[Electronic design automation data]
◇ ◇ ◇

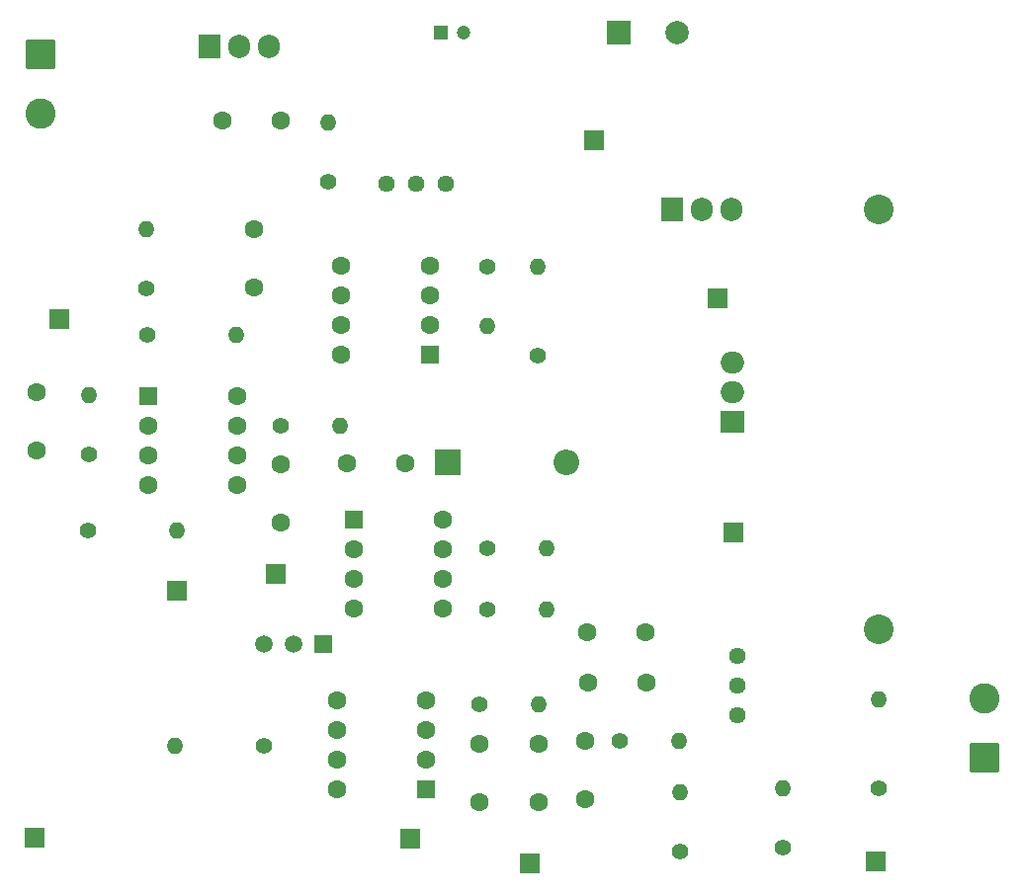
<source format=gbr>
%TF.GenerationSoftware,KiCad,Pcbnew,9.0.0*%
%TF.CreationDate,2025-06-18T22:57:56-03:00*%
%TF.ProjectId,buck_realimentada2,6275636b-5f72-4656-916c-696d656e7461,rev?*%
%TF.SameCoordinates,Original*%
%TF.FileFunction,Copper,L1,Top*%
%TF.FilePolarity,Positive*%
%FSLAX46Y46*%
G04 Gerber Fmt 4.6, Leading zero omitted, Abs format (unit mm)*
G04 Created by KiCad (PCBNEW 9.0.0) date 2025-06-18 22:57:56*
%MOMM*%
%LPD*%
G01*
G04 APERTURE LIST*
G04 Aperture macros list*
%AMRoundRect*
0 Rectangle with rounded corners*
0 $1 Rounding radius*
0 $2 $3 $4 $5 $6 $7 $8 $9 X,Y pos of 4 corners*
0 Add a 4 corners polygon primitive as box body*
4,1,4,$2,$3,$4,$5,$6,$7,$8,$9,$2,$3,0*
0 Add four circle primitives for the rounded corners*
1,1,$1+$1,$2,$3*
1,1,$1+$1,$4,$5*
1,1,$1+$1,$6,$7*
1,1,$1+$1,$8,$9*
0 Add four rect primitives between the rounded corners*
20,1,$1+$1,$2,$3,$4,$5,0*
20,1,$1+$1,$4,$5,$6,$7,0*
20,1,$1+$1,$6,$7,$8,$9,0*
20,1,$1+$1,$8,$9,$2,$3,0*%
G04 Aperture macros list end*
%TA.AperFunction,ComponentPad*%
%ADD10R,1.905000X2.000000*%
%TD*%
%TA.AperFunction,ComponentPad*%
%ADD11O,1.905000X2.000000*%
%TD*%
%TA.AperFunction,ComponentPad*%
%ADD12R,2.000000X2.000000*%
%TD*%
%TA.AperFunction,ComponentPad*%
%ADD13C,2.000000*%
%TD*%
%TA.AperFunction,ComponentPad*%
%ADD14C,1.600000*%
%TD*%
%TA.AperFunction,ComponentPad*%
%ADD15C,1.400000*%
%TD*%
%TA.AperFunction,ComponentPad*%
%ADD16O,1.400000X1.400000*%
%TD*%
%TA.AperFunction,ComponentPad*%
%ADD17R,1.700000X1.700000*%
%TD*%
%TA.AperFunction,ComponentPad*%
%ADD18R,1.500000X1.500000*%
%TD*%
%TA.AperFunction,ComponentPad*%
%ADD19C,1.500000*%
%TD*%
%TA.AperFunction,ComponentPad*%
%ADD20RoundRect,0.250000X-1.050000X1.050000X-1.050000X-1.050000X1.050000X-1.050000X1.050000X1.050000X0*%
%TD*%
%TA.AperFunction,ComponentPad*%
%ADD21C,2.600000*%
%TD*%
%TA.AperFunction,ComponentPad*%
%ADD22R,2.200000X2.200000*%
%TD*%
%TA.AperFunction,ComponentPad*%
%ADD23O,2.200000X2.200000*%
%TD*%
%TA.AperFunction,ComponentPad*%
%ADD24R,1.200000X1.200000*%
%TD*%
%TA.AperFunction,ComponentPad*%
%ADD25C,1.200000*%
%TD*%
%TA.AperFunction,ComponentPad*%
%ADD26C,1.440000*%
%TD*%
%TA.AperFunction,ComponentPad*%
%ADD27RoundRect,0.250000X1.050000X-1.050000X1.050000X1.050000X-1.050000X1.050000X-1.050000X-1.050000X0*%
%TD*%
%TA.AperFunction,ComponentPad*%
%ADD28C,2.540000*%
%TD*%
%TA.AperFunction,ComponentPad*%
%ADD29RoundRect,0.250000X0.550000X0.550000X-0.550000X0.550000X-0.550000X-0.550000X0.550000X-0.550000X0*%
%TD*%
%TA.AperFunction,ComponentPad*%
%ADD30RoundRect,0.250000X-0.550000X-0.550000X0.550000X-0.550000X0.550000X0.550000X-0.550000X0.550000X0*%
%TD*%
%TA.AperFunction,ComponentPad*%
%ADD31R,2.000000X1.905000*%
%TD*%
%TA.AperFunction,ComponentPad*%
%ADD32O,2.000000X1.905000*%
%TD*%
G04 APERTURE END LIST*
D10*
%TO.P,M4,1,G*%
%TO.N,Vg1*%
X159520000Y-83600000D03*
D11*
%TO.P,M4,2,D*%
%TO.N,Vin*%
X162060000Y-83600000D03*
%TO.P,M4,3,S*%
%TO.N,Vd*%
X164600000Y-83600000D03*
%TD*%
D12*
%TO.P,C2,1*%
%TO.N,Vin*%
X155000000Y-68467677D03*
D13*
%TO.P,C2,2*%
%TO.N,GND*%
X160000000Y-68467677D03*
%TD*%
D14*
%TO.P,C12,1*%
%TO.N,pwm*%
X126000000Y-105500000D03*
%TO.P,C12,2*%
%TO.N,GND*%
X126000000Y-110500000D03*
%TD*%
%TO.P,C1,1*%
%TO.N,Vout*%
X157220601Y-119882332D03*
%TO.P,C1,2*%
%TO.N,GND*%
X152220601Y-119882332D03*
%TD*%
D15*
%TO.P,R10,1*%
%TO.N,GND*%
X169000000Y-138300000D03*
D16*
%TO.P,R10,2*%
%TO.N,sampling*%
X169000000Y-133220000D03*
%TD*%
D10*
%TO.P,U4,1,ADJ*%
%TO.N,Net-(U4-ADJ)*%
X119940000Y-69680000D03*
D11*
%TO.P,U4,2,VO*%
%TO.N,VCCPWM*%
X122480000Y-69680000D03*
%TO.P,U4,3,VI*%
%TO.N,Vin*%
X125020000Y-69680000D03*
%TD*%
D17*
%TO.P,J13,1,Pin_1*%
%TO.N,Vg2*%
X164800000Y-111300000D03*
%TD*%
D14*
%TO.P,C8,1*%
%TO.N,cuadrada*%
X105100000Y-99300000D03*
%TO.P,C8,2*%
%TO.N,GND*%
X105100000Y-104300000D03*
%TD*%
D17*
%TO.P,J10,1,Pin_1*%
%TO.N,VCCPWM*%
X152804104Y-77707727D03*
%TD*%
D18*
%TO.P,U5,1,REF*%
%TO.N,Vref*%
X129630563Y-120882761D03*
D19*
%TO.P,U5,2,A*%
%TO.N,GND*%
X127090563Y-120882761D03*
%TO.P,U5,3,K*%
%TO.N,Vref*%
X124550563Y-120882761D03*
%TD*%
D14*
%TO.P,C7,1*%
%TO.N,Net-(U7A-+)*%
X152100000Y-129200000D03*
%TO.P,C7,2*%
%TO.N,Net-(C7-Pad2)*%
X152100000Y-134200000D03*
%TD*%
D20*
%TO.P,J1,1,Pin_1*%
%TO.N,GND*%
X105407500Y-70355000D03*
D21*
%TO.P,J1,2,Pin_2*%
%TO.N,Vin*%
X105407500Y-75435000D03*
%TD*%
D17*
%TO.P,J12,1,Pin_1*%
%TO.N,Vg1*%
X163390698Y-91229148D03*
%TD*%
D15*
%TO.P,R12,1*%
%TO.N,pwm*%
X126020000Y-102200000D03*
D16*
%TO.P,R12,2*%
%TO.N,VCCPWM*%
X131100000Y-102200000D03*
%TD*%
D14*
%TO.P,C13,1*%
%TO.N,VCCPWM*%
X125990000Y-76040000D03*
%TO.P,C13,2*%
%TO.N,GND*%
X120990000Y-76040000D03*
%TD*%
D22*
%TO.P,D1,1,K*%
%TO.N,Net-(D1-K)*%
X140320000Y-105300000D03*
D23*
%TO.P,D1,2,A*%
%TO.N,VCCPWM*%
X150480000Y-105300000D03*
%TD*%
D24*
%TO.P,C5,1*%
%TO.N,Vin*%
X139700000Y-68472599D03*
D25*
%TO.P,C5,2*%
%TO.N,GND*%
X141700000Y-68472599D03*
%TD*%
D26*
%TO.P,R13,1*%
%TO.N,GND*%
X140180000Y-81400000D03*
%TO.P,R13,2*%
%TO.N,Net-(U4-ADJ)*%
X137640000Y-81400000D03*
%TO.P,R13,3*%
%TO.N,N/C*%
X135100000Y-81400000D03*
%TD*%
D14*
%TO.P,C10,1*%
%TO.N,error*%
X148100000Y-134400000D03*
%TO.P,C10,2*%
%TO.N,Net-(U7A-+)*%
X148100000Y-129400000D03*
%TD*%
D15*
%TO.P,R8,1*%
%TO.N,Net-(U2A-+)*%
X109490000Y-111100000D03*
D16*
%TO.P,R8,2*%
%TO.N,Triangular*%
X117110000Y-111100000D03*
%TD*%
D15*
%TO.P,R2,1*%
%TO.N,HO*%
X143720000Y-112700000D03*
D16*
%TO.P,R2,2*%
%TO.N,Vg1*%
X148800000Y-112700000D03*
%TD*%
D17*
%TO.P,J11,1,Pin_1*%
%TO.N,Vref*%
X137126038Y-137549204D03*
%TD*%
D15*
%TO.P,R1,1*%
%TO.N,Net-(U6A--)*%
X143700000Y-88560000D03*
D16*
%TO.P,R1,2*%
%TO.N,GND*%
X143700000Y-93640000D03*
%TD*%
D14*
%TO.P,C6,1*%
%TO.N,Net-(U6B-+)*%
X123700000Y-85300000D03*
%TO.P,C6,2*%
%TO.N,Triangular*%
X123700000Y-90300000D03*
%TD*%
D27*
%TO.P,J2,1,Pin_1*%
%TO.N,GND*%
X186272500Y-130645000D03*
D21*
%TO.P,J2,2,Pin_2*%
%TO.N,Vout*%
X186272500Y-125565000D03*
%TD*%
D15*
%TO.P,R3,1*%
%TO.N,LO*%
X143660000Y-117900000D03*
D16*
%TO.P,R3,2*%
%TO.N,Vg2*%
X148740000Y-117900000D03*
%TD*%
D15*
%TO.P,R4,1*%
%TO.N,cuadrada*%
X114500000Y-90380000D03*
D16*
%TO.P,R4,2*%
%TO.N,Net-(U6B-+)*%
X114500000Y-85300000D03*
%TD*%
D14*
%TO.P,C4,1*%
%TO.N,Net-(D1-K)*%
X136700000Y-105400000D03*
%TO.P,C4,2*%
%TO.N,Net-(U1-VS)*%
X131700000Y-105400000D03*
%TD*%
D28*
%TO.P,L1,1,1*%
%TO.N,Vd*%
X177200000Y-83600000D03*
%TO.P,L1,2,2*%
%TO.N,Vout*%
X177200000Y-119600000D03*
%TD*%
D29*
%TO.P,U7,1*%
%TO.N,error*%
X138425000Y-133350000D03*
D14*
%TO.P,U7,2,-*%
%TO.N,Vref*%
X138425000Y-130810000D03*
%TO.P,U7,3,+*%
%TO.N,Net-(U7A-+)*%
X138425000Y-128270000D03*
%TO.P,U7,4,V-*%
%TO.N,GND*%
X138425000Y-125730000D03*
%TO.P,U7,5,+*%
X130805000Y-125730000D03*
%TO.P,U7,6,-*%
%TO.N,Net-(U7B--)*%
X130805000Y-128270000D03*
%TO.P,U7,7*%
X130805000Y-130810000D03*
%TO.P,U7,8,V+*%
%TO.N,VCCPWM*%
X130805000Y-133350000D03*
%TD*%
D15*
%TO.P,R6,1*%
%TO.N,VCCPWM*%
X148000000Y-96110000D03*
D16*
%TO.P,R6,2*%
%TO.N,Net-(U6A--)*%
X148000000Y-88490000D03*
%TD*%
D15*
%TO.P,R14,1*%
%TO.N,Vref*%
X124600000Y-129600000D03*
D16*
%TO.P,R14,2*%
%TO.N,Vin*%
X116980000Y-129600000D03*
%TD*%
D17*
%TO.P,J3,1,Pin_1*%
%TO.N,GND*%
X104900000Y-137500000D03*
%TD*%
D29*
%TO.P,U6,1*%
%TO.N,Net-(U2A--)*%
X138800000Y-96100000D03*
D14*
%TO.P,U6,2,-*%
%TO.N,Net-(U6A--)*%
X138800000Y-93560000D03*
%TO.P,U6,3,+*%
%TO.N,Net-(U2A--)*%
X138800000Y-91020000D03*
%TO.P,U6,4,V-*%
%TO.N,GND*%
X138800000Y-88480000D03*
%TO.P,U6,5,+*%
%TO.N,Net-(U6B-+)*%
X131180000Y-88480000D03*
%TO.P,U6,6,-*%
%TO.N,Net-(U2A--)*%
X131180000Y-91020000D03*
%TO.P,U6,7*%
%TO.N,Triangular*%
X131180000Y-93560000D03*
%TO.P,U6,8,V+*%
%TO.N,VCCPWM*%
X131180000Y-96100000D03*
%TD*%
%TO.P,C3,1*%
%TO.N,Vout*%
X157320601Y-124182332D03*
%TO.P,C3,2*%
%TO.N,GND*%
X152320601Y-124182332D03*
%TD*%
D30*
%TO.P,U1,1,VCC*%
%TO.N,VCCPWM*%
X132295000Y-110190000D03*
D14*
%TO.P,U1,2,IN*%
%TO.N,pwm*%
X132295000Y-112730000D03*
%TO.P,U1,3,~{SD}*%
%TO.N,VCCPWM*%
X132295000Y-115270000D03*
%TO.P,U1,4,COM*%
%TO.N,GND*%
X132295000Y-117810000D03*
%TO.P,U1,5,LO*%
%TO.N,LO*%
X139915000Y-117810000D03*
%TO.P,U1,6,VS*%
%TO.N,Net-(U1-VS)*%
X139915000Y-115270000D03*
%TO.P,U1,7,HO*%
%TO.N,HO*%
X139915000Y-112730000D03*
%TO.P,U1,8,VB*%
%TO.N,Net-(D1-K)*%
X139915000Y-110190000D03*
%TD*%
D15*
%TO.P,R9,1*%
%TO.N,sampling*%
X177200000Y-133210000D03*
D16*
%TO.P,R9,2*%
%TO.N,Vout*%
X177200000Y-125590000D03*
%TD*%
D17*
%TO.P,J5,1,Pin_1*%
%TO.N,pwm*%
X125600000Y-114900000D03*
%TD*%
%TO.P,J14,1,Pin_1*%
%TO.N,cuadrada*%
X107000000Y-93000000D03*
%TD*%
D15*
%TO.P,R5,1*%
%TO.N,Net-(U4-ADJ)*%
X130100000Y-81240000D03*
D16*
%TO.P,R5,2*%
%TO.N,VCCPWM*%
X130100000Y-76160000D03*
%TD*%
D15*
%TO.P,R15,1*%
%TO.N,Net-(U7A-+)*%
X155020000Y-129200000D03*
D16*
%TO.P,R15,2*%
%TO.N,sampling*%
X160100000Y-129200000D03*
%TD*%
D14*
%TO.P,C9,1*%
%TO.N,error*%
X143000000Y-134400000D03*
%TO.P,C9,2*%
%TO.N,Net-(C9-Pad2)*%
X143000000Y-129400000D03*
%TD*%
D17*
%TO.P,J6,1,Pin_1*%
%TO.N,Triangular*%
X117100000Y-116300000D03*
%TD*%
D30*
%TO.P,U2,1*%
%TO.N,cuadrada*%
X114695000Y-99590000D03*
D14*
%TO.P,U2,2,-*%
%TO.N,Net-(U2A--)*%
X114695000Y-102130000D03*
%TO.P,U2,3,+*%
%TO.N,Net-(U2A-+)*%
X114695000Y-104670000D03*
%TO.P,U2,4,V-*%
%TO.N,GND*%
X114695000Y-107210000D03*
%TO.P,U2,5,+*%
%TO.N,error*%
X122315000Y-107210000D03*
%TO.P,U2,6,-*%
%TO.N,Triangular*%
X122315000Y-104670000D03*
%TO.P,U2,7*%
%TO.N,pwm*%
X122315000Y-102130000D03*
%TO.P,U2,8,V+*%
%TO.N,VCCPWM*%
X122315000Y-99590000D03*
%TD*%
D17*
%TO.P,J4,1,Pin_1*%
%TO.N,error*%
X147320000Y-139700000D03*
%TD*%
D15*
%TO.P,R16,1*%
%TO.N,Net-(C7-Pad2)*%
X160239398Y-138620328D03*
D16*
%TO.P,R16,2*%
%TO.N,sampling*%
X160239398Y-133540328D03*
%TD*%
D15*
%TO.P,R7,1*%
%TO.N,Net-(U2A-+)*%
X109600000Y-104640000D03*
D16*
%TO.P,R7,2*%
%TO.N,cuadrada*%
X109600000Y-99560000D03*
%TD*%
D15*
%TO.P,R17,1*%
%TO.N,Net-(C9-Pad2)*%
X143020000Y-126000000D03*
D16*
%TO.P,R17,2*%
%TO.N,Net-(U7A-+)*%
X148100000Y-126000000D03*
%TD*%
D17*
%TO.P,J15,1,Pin_1*%
%TO.N,sampling*%
X177000000Y-139500000D03*
%TD*%
D31*
%TO.P,M3,1,G*%
%TO.N,Vg2*%
X164700000Y-101800000D03*
D32*
%TO.P,M3,2,D*%
%TO.N,Vd*%
X164700000Y-99260000D03*
%TO.P,M3,3,S*%
%TO.N,GND*%
X164700000Y-96720000D03*
%TD*%
D15*
%TO.P,R11,1*%
%TO.N,cuadrada*%
X114600000Y-94400000D03*
D16*
%TO.P,R11,2*%
%TO.N,VCCPWM*%
X122220000Y-94400000D03*
%TD*%
D26*
%TO.P,Rc1,1*%
%TO.N,GND*%
X165100000Y-127000000D03*
%TO.P,Rc1,2*%
%TO.N,Vout*%
X165100000Y-124460000D03*
%TO.P,Rc1,3*%
%TO.N,N/C*%
X165100000Y-121920000D03*
%TD*%
M02*

</source>
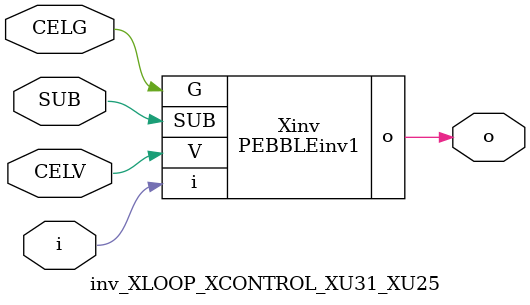
<source format=v>



module PEBBLEinv1 ( o, G, SUB, V, i );

  input V;
  input i;
  input G;
  output o;
  input SUB;
endmodule

//Celera Confidential Do Not Copy inv_XLOOP_XCONTROL_XU31_XU25
//Celera Confidential Symbol Generator
//5V Inverter
module inv_XLOOP_XCONTROL_XU31_XU25 (CELV,CELG,i,o,SUB);
input CELV;
input CELG;
input i;
input SUB;
output o;

//Celera Confidential Do Not Copy inv
PEBBLEinv1 Xinv(
.V (CELV),
.i (i),
.o (o),
.SUB (SUB),
.G (CELG)
);
//,diesize,PEBBLEinv1

//Celera Confidential Do Not Copy Module End
//Celera Schematic Generator
endmodule

</source>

◇ ◇ ◇

• [REQUEST]:
Go through the records above and copy every line holding the word "corners".

• [REPLY]:
0 Rectangle with rounded corners*
0 $2 $3 $4 $5 $6 $7 $8 $9 X,Y pos of 4 corners*
0 Add a 4 corners polygon primitive as box body*
0 Add four circle primitives for the rounded corners*
0 Add four rect primitives between the rounded corners*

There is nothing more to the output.